Words by JULIETA LOCANE
Celebrating the role of women in the essentially male-dominated realm of filmmaking, the premiere of Bends, which was featured as part of the World of Women Film Festival program, at first seemed like an empowering, motivating event. Yet, braced for an epic foreign film powered by estrogen, this sense of euphoria slowly dwindled away as the film unfolded.
Directed by Flora Lau, Bends sees the development of two parallel narratives. On one hand we have the story of a wealthy Hong Kong housewife (Carina Lau) whose husband disappears, taking with him her sense of financial stability.

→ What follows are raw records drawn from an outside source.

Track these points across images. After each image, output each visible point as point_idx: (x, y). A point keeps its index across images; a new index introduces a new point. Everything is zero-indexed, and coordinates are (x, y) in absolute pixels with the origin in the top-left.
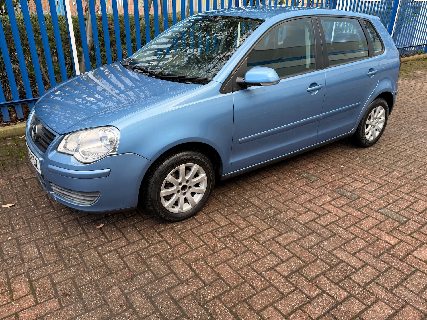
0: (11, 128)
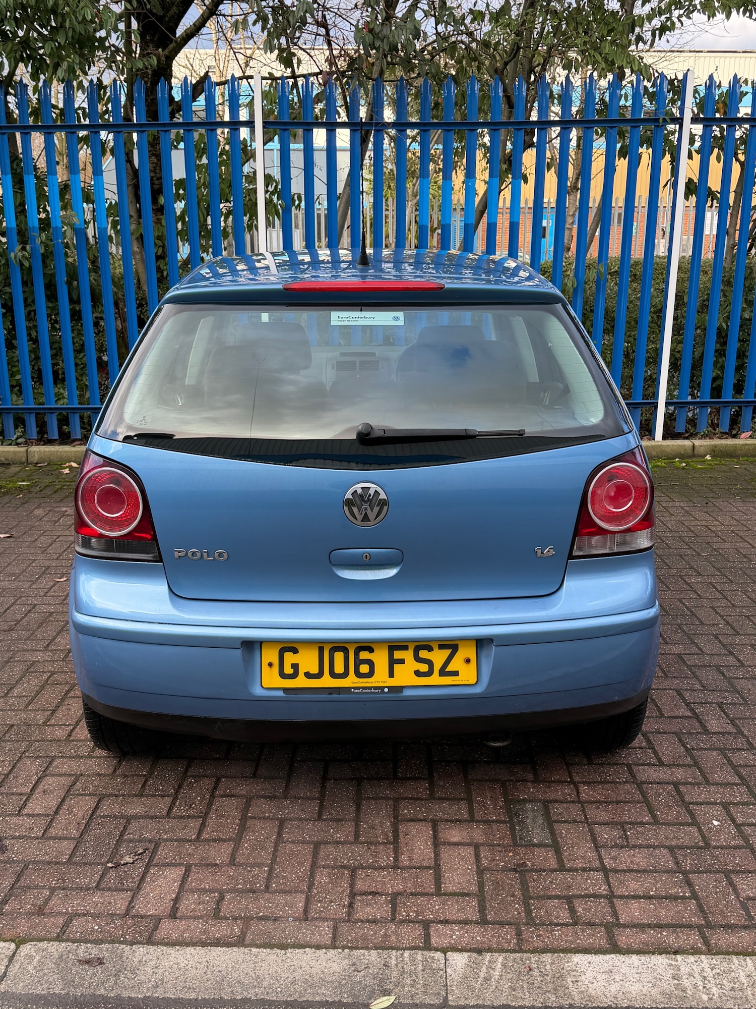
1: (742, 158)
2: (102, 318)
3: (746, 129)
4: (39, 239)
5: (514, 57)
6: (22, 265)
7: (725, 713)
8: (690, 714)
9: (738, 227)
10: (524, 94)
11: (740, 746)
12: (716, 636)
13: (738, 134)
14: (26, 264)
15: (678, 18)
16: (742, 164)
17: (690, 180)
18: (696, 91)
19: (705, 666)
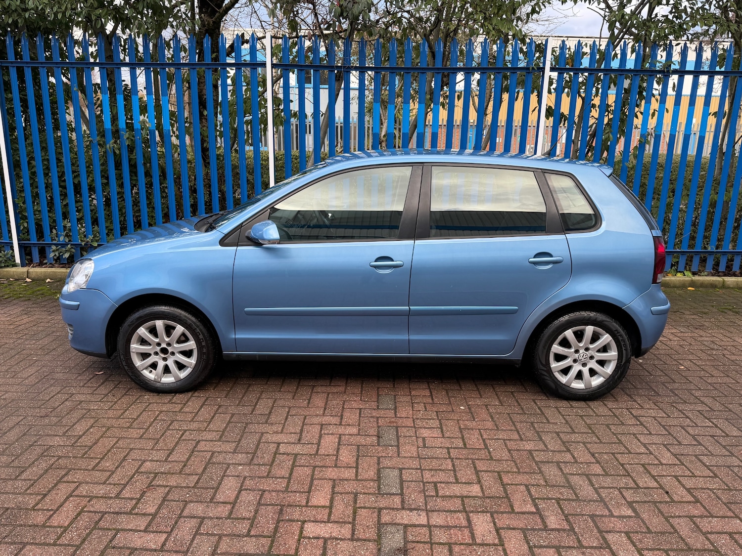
1: (583, 95)
2: (166, 187)
3: (586, 76)
4: (125, 135)
5: (436, 26)
6: (115, 153)
7: (561, 509)
8: (535, 510)
9: (580, 139)
10: (442, 50)
11: (571, 544)
12: (558, 434)
13: (580, 80)
14: (117, 152)
15: (542, 3)
16: (583, 99)
17: (550, 107)
18: (553, 51)
19: (548, 462)
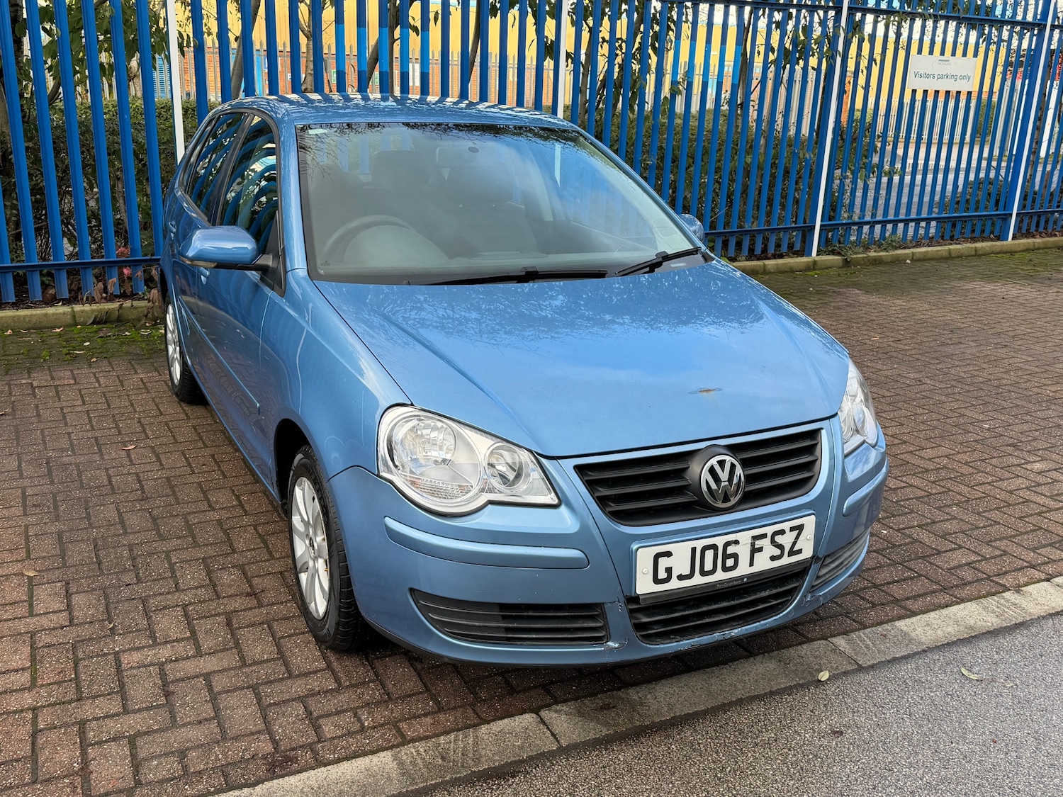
0: (38, 312)
16: (590, 30)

On the other, we
have the narrative of her driver, Fai (Chen Kun), who, with a wife pregnant with their second child, desperately tries to evade the hardships that come with China’s One Child Policy. Distant as they may seem, these two narratives are seamlessly
intertwined by the shared presentation of the woman as an embodiment of fragility and total dependence on the male figure.

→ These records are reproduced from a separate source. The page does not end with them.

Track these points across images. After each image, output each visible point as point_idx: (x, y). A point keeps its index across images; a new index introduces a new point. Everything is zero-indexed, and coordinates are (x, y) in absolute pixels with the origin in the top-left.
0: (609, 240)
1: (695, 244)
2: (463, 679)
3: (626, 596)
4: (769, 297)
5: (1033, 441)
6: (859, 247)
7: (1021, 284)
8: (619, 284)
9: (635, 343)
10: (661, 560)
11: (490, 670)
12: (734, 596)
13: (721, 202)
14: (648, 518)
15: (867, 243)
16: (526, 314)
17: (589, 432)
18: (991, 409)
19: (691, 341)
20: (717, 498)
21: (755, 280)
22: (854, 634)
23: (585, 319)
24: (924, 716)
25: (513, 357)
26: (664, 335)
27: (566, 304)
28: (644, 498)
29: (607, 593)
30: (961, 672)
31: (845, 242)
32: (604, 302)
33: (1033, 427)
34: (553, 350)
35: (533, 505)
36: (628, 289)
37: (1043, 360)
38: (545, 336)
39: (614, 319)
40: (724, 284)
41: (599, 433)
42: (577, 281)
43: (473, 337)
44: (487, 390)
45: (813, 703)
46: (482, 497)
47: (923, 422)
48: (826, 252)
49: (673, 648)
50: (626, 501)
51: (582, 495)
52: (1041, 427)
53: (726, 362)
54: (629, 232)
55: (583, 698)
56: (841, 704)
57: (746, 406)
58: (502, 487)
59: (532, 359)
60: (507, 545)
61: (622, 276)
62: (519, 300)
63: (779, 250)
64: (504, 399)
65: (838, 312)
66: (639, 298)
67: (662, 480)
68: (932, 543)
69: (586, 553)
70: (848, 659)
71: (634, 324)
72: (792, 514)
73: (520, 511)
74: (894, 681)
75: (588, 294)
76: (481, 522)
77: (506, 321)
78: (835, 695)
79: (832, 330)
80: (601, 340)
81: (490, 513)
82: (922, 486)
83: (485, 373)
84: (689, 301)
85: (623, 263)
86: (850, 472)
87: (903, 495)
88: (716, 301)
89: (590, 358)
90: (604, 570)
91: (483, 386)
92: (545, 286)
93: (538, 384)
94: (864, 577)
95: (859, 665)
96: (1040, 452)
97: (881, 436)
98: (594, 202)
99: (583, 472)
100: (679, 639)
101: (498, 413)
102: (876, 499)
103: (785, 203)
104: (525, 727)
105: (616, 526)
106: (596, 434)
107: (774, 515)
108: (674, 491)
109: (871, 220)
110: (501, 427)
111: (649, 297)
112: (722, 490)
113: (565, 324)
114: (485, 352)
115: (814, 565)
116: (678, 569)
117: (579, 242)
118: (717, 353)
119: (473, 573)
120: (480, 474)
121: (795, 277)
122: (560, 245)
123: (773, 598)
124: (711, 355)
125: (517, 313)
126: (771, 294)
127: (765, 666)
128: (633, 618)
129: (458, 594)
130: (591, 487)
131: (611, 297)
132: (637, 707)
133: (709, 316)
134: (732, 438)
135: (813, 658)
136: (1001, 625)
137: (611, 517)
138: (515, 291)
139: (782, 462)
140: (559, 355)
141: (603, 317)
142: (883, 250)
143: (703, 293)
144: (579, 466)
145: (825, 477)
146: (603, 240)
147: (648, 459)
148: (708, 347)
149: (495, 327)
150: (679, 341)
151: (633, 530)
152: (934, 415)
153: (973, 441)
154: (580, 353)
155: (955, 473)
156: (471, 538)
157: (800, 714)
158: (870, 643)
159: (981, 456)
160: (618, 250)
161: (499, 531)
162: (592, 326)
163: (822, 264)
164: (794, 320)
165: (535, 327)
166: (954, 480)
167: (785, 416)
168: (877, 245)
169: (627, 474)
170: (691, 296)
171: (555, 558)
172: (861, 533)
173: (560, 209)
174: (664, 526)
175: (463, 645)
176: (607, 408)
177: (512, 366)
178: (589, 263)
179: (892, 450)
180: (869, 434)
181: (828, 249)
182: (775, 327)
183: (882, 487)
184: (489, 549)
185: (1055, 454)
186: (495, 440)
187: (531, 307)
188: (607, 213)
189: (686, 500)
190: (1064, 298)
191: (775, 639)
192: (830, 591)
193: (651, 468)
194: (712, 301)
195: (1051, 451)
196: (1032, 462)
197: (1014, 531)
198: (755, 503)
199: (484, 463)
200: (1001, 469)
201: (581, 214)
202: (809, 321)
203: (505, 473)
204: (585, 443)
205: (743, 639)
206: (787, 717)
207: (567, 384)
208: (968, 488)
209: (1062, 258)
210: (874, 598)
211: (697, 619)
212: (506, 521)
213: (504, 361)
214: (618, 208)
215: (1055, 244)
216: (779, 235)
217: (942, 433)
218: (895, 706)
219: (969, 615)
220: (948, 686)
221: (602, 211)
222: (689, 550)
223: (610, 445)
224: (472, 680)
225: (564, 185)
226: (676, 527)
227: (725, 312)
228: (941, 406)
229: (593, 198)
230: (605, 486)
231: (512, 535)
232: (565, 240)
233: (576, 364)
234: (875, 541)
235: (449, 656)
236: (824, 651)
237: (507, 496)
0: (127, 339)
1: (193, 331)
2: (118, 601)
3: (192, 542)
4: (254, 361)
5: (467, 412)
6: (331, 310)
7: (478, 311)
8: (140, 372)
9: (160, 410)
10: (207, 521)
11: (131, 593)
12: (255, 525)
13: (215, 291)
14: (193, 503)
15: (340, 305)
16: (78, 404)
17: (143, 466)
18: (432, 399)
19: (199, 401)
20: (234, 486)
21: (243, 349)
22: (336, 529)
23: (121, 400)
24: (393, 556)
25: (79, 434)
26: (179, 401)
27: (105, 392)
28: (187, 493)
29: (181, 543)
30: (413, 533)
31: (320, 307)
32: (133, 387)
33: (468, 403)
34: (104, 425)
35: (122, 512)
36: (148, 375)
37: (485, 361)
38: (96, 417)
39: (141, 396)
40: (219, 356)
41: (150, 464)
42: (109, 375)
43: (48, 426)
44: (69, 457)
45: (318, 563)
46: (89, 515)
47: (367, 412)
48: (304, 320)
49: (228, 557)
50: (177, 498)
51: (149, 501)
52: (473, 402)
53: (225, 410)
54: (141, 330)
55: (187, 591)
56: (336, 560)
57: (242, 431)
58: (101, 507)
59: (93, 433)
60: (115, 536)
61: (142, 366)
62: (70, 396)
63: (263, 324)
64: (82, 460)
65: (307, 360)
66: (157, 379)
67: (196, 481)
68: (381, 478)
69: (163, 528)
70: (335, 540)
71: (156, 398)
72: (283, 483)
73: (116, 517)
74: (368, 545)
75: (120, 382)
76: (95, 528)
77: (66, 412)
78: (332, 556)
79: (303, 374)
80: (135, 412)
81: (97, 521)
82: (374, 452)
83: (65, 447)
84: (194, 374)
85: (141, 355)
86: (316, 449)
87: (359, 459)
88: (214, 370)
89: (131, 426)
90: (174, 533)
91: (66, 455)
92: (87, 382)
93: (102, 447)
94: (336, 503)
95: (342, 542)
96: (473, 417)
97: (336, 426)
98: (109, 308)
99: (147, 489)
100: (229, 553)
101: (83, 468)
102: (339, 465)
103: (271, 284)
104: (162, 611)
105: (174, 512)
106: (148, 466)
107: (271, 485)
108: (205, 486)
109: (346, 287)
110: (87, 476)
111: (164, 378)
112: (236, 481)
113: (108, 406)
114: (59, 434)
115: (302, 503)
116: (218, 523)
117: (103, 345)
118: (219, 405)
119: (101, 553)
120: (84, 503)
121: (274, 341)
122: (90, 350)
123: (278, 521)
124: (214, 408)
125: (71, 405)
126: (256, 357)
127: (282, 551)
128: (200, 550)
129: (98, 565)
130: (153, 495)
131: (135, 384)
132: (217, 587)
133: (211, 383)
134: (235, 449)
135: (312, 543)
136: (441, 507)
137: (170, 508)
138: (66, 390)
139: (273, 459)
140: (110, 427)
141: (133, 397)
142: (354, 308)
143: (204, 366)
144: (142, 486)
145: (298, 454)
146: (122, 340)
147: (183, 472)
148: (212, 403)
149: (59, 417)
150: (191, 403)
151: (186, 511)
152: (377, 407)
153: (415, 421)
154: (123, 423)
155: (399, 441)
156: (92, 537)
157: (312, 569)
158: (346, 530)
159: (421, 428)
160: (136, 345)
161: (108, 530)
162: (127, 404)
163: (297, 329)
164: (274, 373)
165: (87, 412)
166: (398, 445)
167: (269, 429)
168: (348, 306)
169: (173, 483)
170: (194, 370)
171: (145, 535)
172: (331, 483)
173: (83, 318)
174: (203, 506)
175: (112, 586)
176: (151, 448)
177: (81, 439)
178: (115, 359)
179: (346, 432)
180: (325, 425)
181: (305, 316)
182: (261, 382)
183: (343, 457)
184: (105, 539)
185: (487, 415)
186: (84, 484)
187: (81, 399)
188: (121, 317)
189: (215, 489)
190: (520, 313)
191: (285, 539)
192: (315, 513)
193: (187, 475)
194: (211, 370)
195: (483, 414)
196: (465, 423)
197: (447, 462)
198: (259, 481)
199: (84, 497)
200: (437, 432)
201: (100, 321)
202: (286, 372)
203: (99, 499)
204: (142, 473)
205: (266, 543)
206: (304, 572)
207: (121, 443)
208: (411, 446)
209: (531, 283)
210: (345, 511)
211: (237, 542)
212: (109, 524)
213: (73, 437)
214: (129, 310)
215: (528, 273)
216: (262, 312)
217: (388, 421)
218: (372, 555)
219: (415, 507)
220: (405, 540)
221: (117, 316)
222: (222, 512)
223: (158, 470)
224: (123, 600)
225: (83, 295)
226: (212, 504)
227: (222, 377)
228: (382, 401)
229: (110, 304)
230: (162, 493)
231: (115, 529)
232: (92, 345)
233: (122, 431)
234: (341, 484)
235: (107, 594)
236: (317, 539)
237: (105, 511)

However, while the themes dealt with offer potential for further exploration, the film develops through a rather monotonous structure with minimal tempo alterations, which often fails to sustain collective viewer engagement. Although the film loses points in the narrative department, it sure as hell wins them back in its cinematographic efforts. The film is beautiful, as illustrated by a combination of low-lit extended still shots and hand-held camera coverage, which both accompanies and balances the tone of the film.
In this sense then, Bends is a little bit like a So Fresh CD; you have your average Joe tracks that no-one likes (sorry, Lee Harding, I don’t want no Wasabi thanks), but you also have the heaps groovy tunes which, although rarely found, make the CD
somewhat pleasant (Casey Donovan, wadduppp?).